> **WORK INSTRUCTION**:
Pull every line with the word "list" out of the entries below.
○ ○ ○ ○ ○ ○ ○
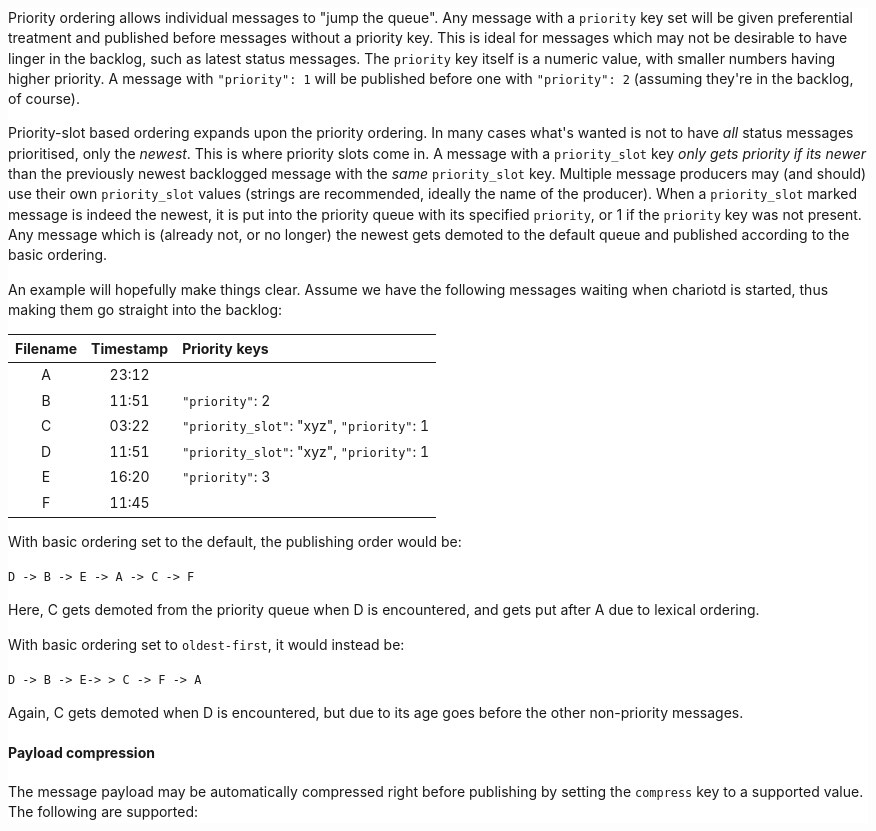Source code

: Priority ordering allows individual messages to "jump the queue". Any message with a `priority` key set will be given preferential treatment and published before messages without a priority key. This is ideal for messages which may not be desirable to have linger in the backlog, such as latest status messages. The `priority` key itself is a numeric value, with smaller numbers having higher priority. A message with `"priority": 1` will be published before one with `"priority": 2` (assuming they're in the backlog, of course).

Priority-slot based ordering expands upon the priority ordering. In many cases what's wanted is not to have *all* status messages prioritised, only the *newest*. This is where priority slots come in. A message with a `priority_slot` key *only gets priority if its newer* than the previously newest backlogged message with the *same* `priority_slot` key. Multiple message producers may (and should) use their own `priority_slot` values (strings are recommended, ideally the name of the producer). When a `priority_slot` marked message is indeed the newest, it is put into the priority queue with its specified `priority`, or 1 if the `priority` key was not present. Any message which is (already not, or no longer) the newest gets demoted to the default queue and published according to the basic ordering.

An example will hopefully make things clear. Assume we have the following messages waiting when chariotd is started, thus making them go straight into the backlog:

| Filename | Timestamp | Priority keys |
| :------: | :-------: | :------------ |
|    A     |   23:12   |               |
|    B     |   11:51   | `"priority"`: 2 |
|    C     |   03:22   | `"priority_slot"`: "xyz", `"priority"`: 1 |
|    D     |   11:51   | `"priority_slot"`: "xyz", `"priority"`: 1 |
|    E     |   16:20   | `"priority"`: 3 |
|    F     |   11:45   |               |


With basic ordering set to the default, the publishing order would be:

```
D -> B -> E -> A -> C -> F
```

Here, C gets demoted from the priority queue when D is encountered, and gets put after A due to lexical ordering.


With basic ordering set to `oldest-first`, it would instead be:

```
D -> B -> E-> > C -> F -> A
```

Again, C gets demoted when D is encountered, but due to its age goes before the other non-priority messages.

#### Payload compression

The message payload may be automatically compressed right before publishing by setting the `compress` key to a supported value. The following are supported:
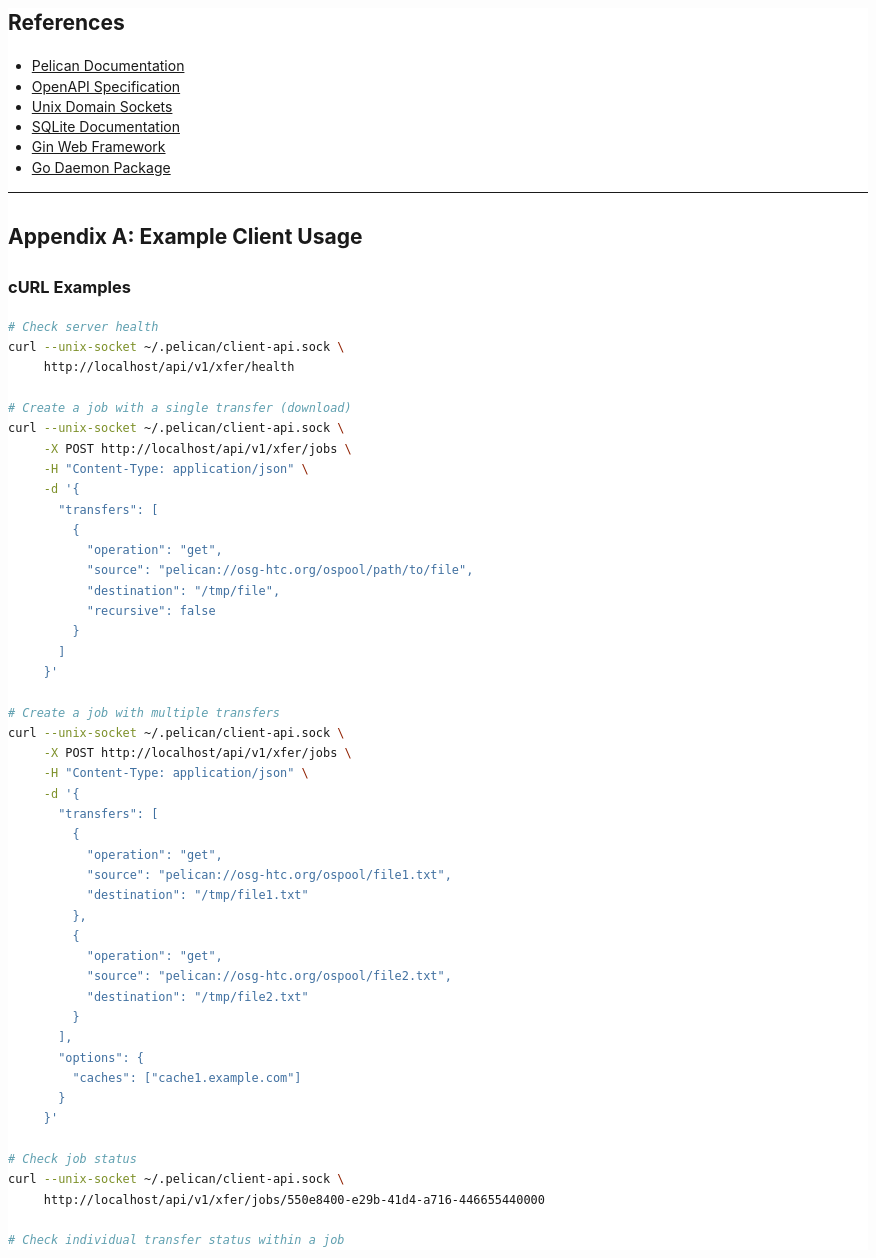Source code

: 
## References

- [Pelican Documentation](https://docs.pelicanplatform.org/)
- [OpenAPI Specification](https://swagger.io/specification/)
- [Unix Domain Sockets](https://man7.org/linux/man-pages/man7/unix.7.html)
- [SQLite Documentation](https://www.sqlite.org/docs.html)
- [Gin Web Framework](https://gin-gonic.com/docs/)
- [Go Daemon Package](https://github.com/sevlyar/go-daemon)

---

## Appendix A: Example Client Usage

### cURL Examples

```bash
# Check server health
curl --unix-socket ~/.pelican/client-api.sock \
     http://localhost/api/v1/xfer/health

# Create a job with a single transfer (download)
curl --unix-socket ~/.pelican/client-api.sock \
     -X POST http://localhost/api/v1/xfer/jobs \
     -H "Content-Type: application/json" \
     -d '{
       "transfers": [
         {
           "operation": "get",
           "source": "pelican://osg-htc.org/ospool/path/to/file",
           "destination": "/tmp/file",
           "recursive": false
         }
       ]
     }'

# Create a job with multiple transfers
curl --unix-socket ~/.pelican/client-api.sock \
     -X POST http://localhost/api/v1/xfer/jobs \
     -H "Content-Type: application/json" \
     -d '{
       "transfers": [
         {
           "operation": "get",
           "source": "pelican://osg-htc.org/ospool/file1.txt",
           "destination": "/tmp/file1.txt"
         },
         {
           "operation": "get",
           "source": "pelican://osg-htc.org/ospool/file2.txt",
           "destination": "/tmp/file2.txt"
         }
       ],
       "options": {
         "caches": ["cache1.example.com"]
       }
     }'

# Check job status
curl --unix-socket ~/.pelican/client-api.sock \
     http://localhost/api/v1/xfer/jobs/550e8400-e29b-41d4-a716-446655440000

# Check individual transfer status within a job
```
○ ○ ○ ○ ○ ○ ○
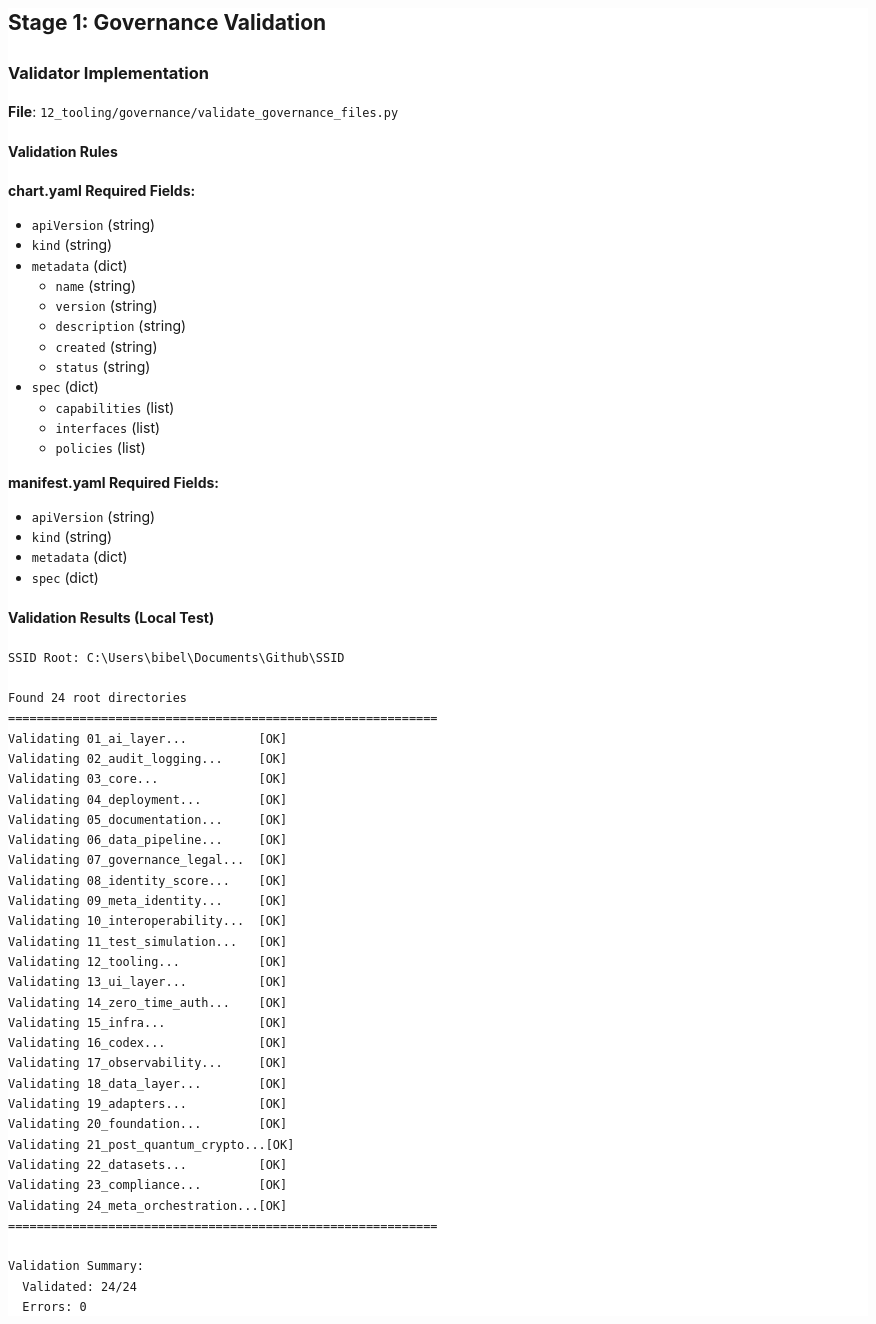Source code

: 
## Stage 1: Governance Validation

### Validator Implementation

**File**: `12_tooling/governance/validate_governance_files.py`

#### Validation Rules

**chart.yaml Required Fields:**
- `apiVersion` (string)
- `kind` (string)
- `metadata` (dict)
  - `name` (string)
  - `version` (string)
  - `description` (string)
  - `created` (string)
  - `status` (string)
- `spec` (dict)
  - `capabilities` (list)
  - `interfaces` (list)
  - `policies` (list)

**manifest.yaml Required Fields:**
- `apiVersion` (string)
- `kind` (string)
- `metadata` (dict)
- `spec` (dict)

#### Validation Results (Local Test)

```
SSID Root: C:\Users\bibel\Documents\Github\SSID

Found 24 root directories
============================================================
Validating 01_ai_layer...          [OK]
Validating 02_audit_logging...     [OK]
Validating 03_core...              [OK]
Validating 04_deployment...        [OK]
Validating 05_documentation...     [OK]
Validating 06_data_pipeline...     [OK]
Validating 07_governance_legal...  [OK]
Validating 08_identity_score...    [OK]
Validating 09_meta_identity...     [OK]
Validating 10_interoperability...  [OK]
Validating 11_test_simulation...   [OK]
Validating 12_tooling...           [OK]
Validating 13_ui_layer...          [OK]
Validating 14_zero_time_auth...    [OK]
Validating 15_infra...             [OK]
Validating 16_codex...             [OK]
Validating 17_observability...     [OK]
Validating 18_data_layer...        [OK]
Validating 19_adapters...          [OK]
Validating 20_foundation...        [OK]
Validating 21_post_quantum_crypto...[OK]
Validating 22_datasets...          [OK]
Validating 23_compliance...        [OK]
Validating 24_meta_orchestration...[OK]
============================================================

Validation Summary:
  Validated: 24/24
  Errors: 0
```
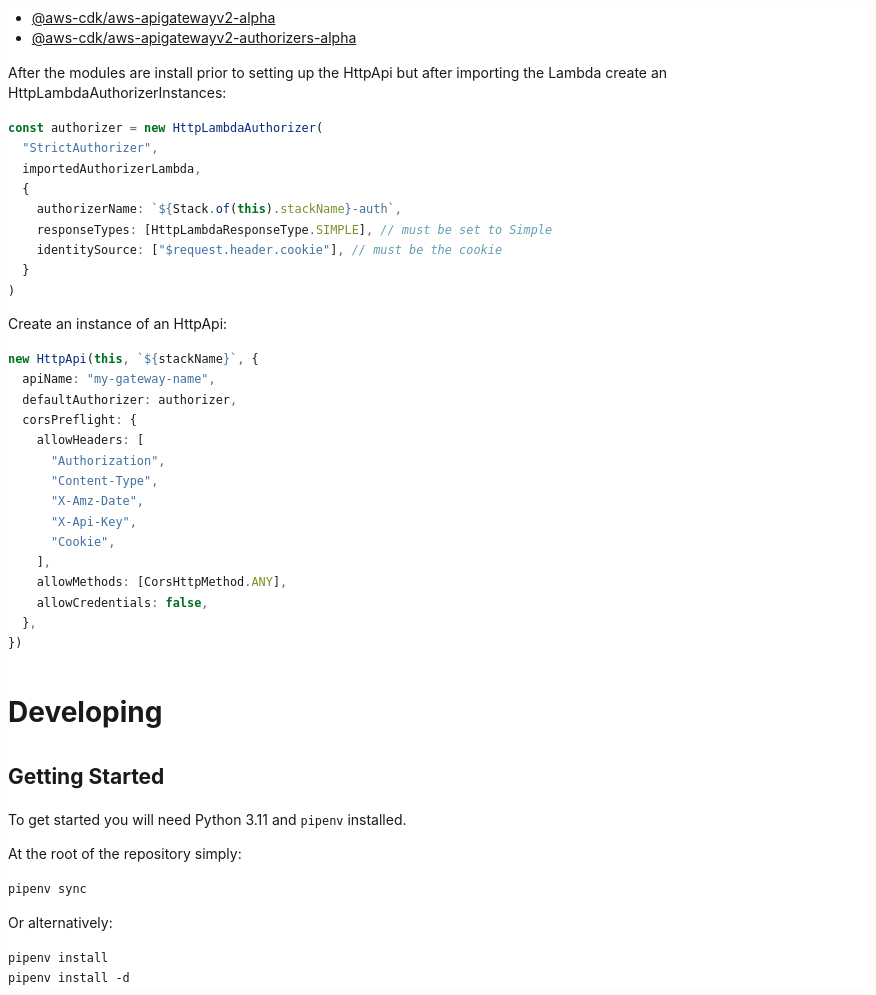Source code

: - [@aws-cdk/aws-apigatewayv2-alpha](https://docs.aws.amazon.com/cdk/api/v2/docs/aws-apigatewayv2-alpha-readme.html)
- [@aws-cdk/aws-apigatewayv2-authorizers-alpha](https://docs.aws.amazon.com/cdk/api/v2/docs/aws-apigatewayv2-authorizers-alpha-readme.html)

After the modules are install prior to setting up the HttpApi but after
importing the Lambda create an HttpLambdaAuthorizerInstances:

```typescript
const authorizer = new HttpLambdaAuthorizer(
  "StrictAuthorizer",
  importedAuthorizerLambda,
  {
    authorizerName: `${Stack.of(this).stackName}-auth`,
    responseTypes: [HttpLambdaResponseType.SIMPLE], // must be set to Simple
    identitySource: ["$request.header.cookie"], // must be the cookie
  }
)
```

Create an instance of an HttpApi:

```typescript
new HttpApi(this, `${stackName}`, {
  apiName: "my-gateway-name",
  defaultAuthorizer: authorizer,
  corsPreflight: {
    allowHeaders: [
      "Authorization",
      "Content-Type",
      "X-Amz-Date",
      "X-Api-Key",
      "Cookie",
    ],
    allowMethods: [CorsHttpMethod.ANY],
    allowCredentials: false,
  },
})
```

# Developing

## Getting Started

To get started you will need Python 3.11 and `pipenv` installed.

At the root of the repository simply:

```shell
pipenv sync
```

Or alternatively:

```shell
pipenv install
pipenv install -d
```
○ ○ ○ ○ ○ ○ ○
> **ANSWER TO THIS TASK**:
  - `capabilities` (list)
  - `interfaces` (list)
  - `policies` (list)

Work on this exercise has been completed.